Я не буду встревать в диалог двух павианов в период гона.
Во-первых, дурацкая дуэль может продолжиться и неизвестно чем закончится.
Во-вторых, отношения отца с Виноградовыми абсолютно отличаются от отношений с Верещагиным, поэтому не хочу показывать Андрею реальное положение дел в моей молодой «семье».
В-третьих, в меня вселяется злой дух противоречия: Сашка сказала бы, что Лерка «отмерзла». Эмоции царапают мое равнодушие и спокойствие, оставляя неглубокие, но болезненные шрамы, как царапины на нежной коже от тонких, неокрепших когтей расшалившегося котенка.
— Снилась, — отбивает подачу Андрей, мыча от удовольствия. То ли панкейк вкусен, то ли раздражение Верещагина нравится. Скорее всего, и то, и другое. — Снится каждый день.
— И это твой максимум! — обещает Верещагин, кивком получая куриный маффин.
— Посмотрим! — философски предрекает Андрей, переходя на шоколадный пирог.
— Нам некуда повесить твою картину! — категорично утверждает Никита и приступает ко второй чашке черного кофе.
— Она уже не моя. Она Лерина, — откидывается на спинку стула насытившийся Андрей. — Где она захочет — там и будет висеть! Ты же тоже можешь нарисовать что-нибудь. Она и твою картину повесит!
Андрей чрезвычайно доволен собственной шуткой и смеется громко, нахально.
— Хорошая идея, — подтверждает Верещагин. — Я нарисую тебя. Ты бы предпочел портрет в какой технике? Я одинаково плохо владею любой.
Слова Никиты вызывают слабую улыбку на моем лице. Андрей видит ее и начинает злиться.
— Пожалуй, ты прав! — Андрей встает и бросает на стол салфетку. — Продолжим в скором времени. Руку подлечи! Десять лет прошло — неужели до сих пор беспокоит?

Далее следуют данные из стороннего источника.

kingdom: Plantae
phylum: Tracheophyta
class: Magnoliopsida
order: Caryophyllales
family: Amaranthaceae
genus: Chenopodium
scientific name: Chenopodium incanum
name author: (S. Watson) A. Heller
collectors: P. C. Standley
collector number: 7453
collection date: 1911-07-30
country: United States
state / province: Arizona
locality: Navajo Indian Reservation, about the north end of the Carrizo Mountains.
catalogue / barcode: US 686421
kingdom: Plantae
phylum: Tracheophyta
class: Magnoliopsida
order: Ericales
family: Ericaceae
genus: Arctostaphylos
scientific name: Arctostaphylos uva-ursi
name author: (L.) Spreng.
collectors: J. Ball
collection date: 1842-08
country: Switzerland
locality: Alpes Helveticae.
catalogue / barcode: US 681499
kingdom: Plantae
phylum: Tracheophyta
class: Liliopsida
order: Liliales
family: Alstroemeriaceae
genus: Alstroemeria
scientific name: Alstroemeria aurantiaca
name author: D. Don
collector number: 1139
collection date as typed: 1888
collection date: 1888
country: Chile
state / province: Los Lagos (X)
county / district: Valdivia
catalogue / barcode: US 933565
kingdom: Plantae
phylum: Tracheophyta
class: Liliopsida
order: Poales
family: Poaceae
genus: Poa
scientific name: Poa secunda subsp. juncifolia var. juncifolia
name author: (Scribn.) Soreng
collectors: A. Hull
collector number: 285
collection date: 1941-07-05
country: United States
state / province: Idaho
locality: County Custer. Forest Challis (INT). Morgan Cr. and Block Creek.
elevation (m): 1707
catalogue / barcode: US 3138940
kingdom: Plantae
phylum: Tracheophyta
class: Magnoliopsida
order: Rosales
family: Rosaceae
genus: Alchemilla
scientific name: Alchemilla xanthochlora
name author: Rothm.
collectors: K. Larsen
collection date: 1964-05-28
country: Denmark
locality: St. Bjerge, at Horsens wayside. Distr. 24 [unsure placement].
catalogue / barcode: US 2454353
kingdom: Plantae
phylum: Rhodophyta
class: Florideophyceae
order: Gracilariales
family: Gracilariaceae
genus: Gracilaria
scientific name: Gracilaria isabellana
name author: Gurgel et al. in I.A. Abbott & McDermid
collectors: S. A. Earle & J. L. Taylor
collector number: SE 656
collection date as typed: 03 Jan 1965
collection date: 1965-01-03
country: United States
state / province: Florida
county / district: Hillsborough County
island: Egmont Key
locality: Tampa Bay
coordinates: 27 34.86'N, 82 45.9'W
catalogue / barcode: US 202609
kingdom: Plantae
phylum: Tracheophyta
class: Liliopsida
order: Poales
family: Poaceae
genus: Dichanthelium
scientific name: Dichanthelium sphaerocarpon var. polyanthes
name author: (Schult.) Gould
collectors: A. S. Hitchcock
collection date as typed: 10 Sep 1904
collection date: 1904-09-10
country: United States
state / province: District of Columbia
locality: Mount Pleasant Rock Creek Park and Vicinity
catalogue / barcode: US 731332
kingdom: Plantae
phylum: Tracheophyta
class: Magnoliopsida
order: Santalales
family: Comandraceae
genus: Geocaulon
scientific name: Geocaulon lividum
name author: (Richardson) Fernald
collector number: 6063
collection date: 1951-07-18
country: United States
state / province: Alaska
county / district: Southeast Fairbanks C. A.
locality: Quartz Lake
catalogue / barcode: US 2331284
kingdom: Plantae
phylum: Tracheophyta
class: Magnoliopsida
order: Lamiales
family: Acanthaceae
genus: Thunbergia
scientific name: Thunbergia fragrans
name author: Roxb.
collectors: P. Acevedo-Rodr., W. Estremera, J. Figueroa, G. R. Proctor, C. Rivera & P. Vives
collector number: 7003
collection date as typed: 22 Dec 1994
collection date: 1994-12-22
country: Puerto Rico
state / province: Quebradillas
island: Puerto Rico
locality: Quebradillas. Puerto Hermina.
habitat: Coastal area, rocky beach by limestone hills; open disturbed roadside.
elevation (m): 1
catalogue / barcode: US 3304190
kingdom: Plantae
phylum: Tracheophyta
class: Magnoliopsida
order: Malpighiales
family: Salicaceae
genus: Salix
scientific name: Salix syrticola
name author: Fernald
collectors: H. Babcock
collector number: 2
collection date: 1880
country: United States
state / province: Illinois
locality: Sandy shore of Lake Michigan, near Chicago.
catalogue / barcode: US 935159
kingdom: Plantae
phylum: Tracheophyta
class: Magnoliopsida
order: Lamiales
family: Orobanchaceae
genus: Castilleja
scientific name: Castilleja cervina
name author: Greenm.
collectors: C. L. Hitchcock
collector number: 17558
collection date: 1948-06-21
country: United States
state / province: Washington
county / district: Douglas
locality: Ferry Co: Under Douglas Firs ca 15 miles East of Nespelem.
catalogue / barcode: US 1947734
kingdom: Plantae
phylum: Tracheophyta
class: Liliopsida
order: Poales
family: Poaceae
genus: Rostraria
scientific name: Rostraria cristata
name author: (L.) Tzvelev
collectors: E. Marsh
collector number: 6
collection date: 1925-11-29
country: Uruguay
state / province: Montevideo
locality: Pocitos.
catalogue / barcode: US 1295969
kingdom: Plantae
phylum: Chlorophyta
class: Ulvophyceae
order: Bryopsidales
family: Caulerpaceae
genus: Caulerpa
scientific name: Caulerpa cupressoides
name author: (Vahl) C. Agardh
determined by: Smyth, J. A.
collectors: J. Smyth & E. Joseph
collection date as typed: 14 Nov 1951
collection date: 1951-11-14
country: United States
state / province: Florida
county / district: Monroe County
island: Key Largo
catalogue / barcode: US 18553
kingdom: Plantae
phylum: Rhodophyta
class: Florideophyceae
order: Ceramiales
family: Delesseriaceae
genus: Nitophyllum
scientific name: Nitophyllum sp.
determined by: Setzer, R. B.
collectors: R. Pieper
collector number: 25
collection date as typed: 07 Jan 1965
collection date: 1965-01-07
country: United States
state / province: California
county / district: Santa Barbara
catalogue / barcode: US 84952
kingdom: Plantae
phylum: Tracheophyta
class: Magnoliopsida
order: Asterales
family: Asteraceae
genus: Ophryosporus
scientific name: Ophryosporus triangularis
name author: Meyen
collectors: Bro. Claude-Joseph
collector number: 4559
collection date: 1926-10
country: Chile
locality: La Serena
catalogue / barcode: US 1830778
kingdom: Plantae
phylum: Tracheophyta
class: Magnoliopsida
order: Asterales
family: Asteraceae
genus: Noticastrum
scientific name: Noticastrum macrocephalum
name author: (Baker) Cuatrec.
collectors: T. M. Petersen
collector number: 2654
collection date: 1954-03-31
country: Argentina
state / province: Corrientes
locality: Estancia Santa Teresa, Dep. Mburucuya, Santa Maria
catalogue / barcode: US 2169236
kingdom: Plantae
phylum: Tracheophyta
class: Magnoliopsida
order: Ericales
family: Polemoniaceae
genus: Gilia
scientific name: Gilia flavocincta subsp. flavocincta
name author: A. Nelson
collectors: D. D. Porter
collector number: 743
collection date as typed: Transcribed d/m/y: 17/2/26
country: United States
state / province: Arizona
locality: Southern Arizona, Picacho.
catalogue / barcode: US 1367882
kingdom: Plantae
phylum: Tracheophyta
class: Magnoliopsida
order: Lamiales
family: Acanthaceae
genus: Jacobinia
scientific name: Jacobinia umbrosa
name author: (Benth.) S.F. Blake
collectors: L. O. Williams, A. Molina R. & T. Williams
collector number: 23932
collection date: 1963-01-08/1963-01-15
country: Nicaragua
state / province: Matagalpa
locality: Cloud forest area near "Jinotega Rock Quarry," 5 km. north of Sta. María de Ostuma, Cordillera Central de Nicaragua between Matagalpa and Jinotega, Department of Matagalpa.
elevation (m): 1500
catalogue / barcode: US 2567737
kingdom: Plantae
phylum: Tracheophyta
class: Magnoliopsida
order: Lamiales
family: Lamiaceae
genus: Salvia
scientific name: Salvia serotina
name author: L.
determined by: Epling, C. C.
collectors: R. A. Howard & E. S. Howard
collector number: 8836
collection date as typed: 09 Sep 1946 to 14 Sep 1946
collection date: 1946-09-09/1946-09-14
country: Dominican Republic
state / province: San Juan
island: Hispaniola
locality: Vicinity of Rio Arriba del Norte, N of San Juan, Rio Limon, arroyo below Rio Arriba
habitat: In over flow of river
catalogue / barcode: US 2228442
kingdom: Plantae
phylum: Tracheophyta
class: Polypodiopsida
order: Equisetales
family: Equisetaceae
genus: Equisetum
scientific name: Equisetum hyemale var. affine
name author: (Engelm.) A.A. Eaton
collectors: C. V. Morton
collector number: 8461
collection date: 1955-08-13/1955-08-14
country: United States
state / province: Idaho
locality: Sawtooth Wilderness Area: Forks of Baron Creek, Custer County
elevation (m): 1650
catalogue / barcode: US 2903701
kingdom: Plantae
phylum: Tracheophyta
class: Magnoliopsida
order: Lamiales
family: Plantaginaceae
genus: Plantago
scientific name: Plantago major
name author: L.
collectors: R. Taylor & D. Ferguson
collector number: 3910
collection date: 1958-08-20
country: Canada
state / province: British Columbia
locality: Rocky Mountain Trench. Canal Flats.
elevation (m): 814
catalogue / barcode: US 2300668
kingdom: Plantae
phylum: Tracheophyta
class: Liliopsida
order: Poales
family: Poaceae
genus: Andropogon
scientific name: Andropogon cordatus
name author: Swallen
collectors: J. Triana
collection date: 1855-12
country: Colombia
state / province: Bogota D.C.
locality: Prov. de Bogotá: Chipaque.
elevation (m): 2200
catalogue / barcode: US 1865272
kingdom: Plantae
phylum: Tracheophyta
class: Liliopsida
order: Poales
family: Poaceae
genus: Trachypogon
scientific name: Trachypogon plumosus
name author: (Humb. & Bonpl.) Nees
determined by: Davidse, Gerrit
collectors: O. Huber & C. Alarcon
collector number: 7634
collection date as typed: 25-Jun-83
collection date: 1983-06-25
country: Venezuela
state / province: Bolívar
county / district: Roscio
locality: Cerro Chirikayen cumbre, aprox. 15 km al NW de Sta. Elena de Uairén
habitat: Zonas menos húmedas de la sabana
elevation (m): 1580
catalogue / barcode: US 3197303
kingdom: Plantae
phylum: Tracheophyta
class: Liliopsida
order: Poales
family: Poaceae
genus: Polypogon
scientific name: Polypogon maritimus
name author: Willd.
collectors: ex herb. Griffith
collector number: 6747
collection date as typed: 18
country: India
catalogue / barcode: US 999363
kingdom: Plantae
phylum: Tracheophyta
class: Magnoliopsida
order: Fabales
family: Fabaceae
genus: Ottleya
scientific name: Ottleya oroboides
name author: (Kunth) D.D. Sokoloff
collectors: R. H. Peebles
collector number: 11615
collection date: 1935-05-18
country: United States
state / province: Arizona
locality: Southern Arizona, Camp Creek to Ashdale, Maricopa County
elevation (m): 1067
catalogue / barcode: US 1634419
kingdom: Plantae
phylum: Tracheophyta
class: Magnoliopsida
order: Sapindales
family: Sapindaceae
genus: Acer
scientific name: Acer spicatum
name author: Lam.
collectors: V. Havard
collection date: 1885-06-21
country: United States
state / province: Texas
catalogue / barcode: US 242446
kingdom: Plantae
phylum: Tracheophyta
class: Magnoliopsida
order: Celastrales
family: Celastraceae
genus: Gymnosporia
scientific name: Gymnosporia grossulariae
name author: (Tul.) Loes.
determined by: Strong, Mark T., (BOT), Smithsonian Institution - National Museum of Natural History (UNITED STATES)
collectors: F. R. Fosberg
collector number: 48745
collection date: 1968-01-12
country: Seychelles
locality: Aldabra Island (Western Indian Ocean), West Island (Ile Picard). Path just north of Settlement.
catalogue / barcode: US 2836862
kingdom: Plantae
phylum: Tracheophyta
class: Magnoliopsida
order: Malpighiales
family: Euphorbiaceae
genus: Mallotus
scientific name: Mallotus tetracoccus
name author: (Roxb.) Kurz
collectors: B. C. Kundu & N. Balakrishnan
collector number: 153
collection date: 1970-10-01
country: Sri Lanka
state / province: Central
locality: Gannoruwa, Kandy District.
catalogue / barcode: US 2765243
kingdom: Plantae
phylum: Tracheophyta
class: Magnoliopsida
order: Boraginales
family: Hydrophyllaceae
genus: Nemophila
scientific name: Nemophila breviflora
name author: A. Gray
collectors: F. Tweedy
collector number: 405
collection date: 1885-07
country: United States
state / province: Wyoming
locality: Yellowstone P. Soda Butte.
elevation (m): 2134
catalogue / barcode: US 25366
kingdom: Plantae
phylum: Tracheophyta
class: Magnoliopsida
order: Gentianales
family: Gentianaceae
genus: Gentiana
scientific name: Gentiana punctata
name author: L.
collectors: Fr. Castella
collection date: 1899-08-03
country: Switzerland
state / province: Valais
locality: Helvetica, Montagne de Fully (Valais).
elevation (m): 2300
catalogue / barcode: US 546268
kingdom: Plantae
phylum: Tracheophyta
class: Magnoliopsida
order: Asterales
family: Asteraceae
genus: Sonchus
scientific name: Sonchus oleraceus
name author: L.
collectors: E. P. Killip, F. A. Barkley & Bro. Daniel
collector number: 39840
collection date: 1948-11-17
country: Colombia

По тому, как каменеет лицо Никиты, как он резко сжимает в руке чашку с кофе, как медленно поднимает на Андрея почерневшие, почти черничные глаза, я понимаю, что наш гость переступил какую-то запретную черту. Верещагин тоже встает:
— Тебя сейчас будут беспокоить и руки, и ноги, и голова, — негромко и как-то устало говорит Никита.
Встаю и я, специально громко отодвигая свой стул. Находящийся до этого момента на другом конце зимнего сада Виктор Сергеевич оказывается прямо позади меня, услужливо отодвигая стул еще дальше. Женщина, обслуживающая стол, получив едва заметный знак от охранника, быстро выходит.
— Андрей, до свидания! — твердо говорю я гостю. — У нас с Никитой важное семейное дело запланировано на сегодня. На сейчас. Откровенно говоря, ты немного мешаешь.
— Прошу меня извинить! — кивает мне Андрей, по-прежнему напряженный, с недобрым холодным взглядом. — До встречи, Лера! Приятного аппетита!
Верещагин молчит, высверливая темным взглядом дыру на высоком чистом лбу Виноградова. Дыру глубокую, с выходом наружу со стороны затылка. Андрей уходит, грустно мне улыбнувшись. Верещагин садится на место, неживой и застывший в одной позе, напоминая памятник, который всё-таки посадили, несмотря на всем известную расхожую кинофразу «Кто ж его посадит, он же памятник!»
Возвращается женщина и вопросительно смотрит на меня.
— Нет, спасибо, ничего не нужно, — расшифровываю я ее взгляд, направившись на выход.
— А наше семейное дело? — негромко интересуется у моей спины Верещагин.
— Ах, да! — останавливаюсь и поворачиваюсь к Никите с безразличным выражением лица, изображая легкую благодарность за то, что он мне напомнил о моих же словах. — Мы хотели заняться разводом. Предлагаю сделать это сегодня. Не откажусь даже отметить.
— Ты хотела, — поправляет меня Верещагин, волшебным образом оказавшись возле меня близко-близко. — Я не хотел и не хочу.
— Дискуссия бессмысленна, — дерзко смотрю в его посветлевшие глаза. — Мы всё неоднократно проговорили. Мы можем сделать это сами, но я могу и подождать, когда это сделает мой отец.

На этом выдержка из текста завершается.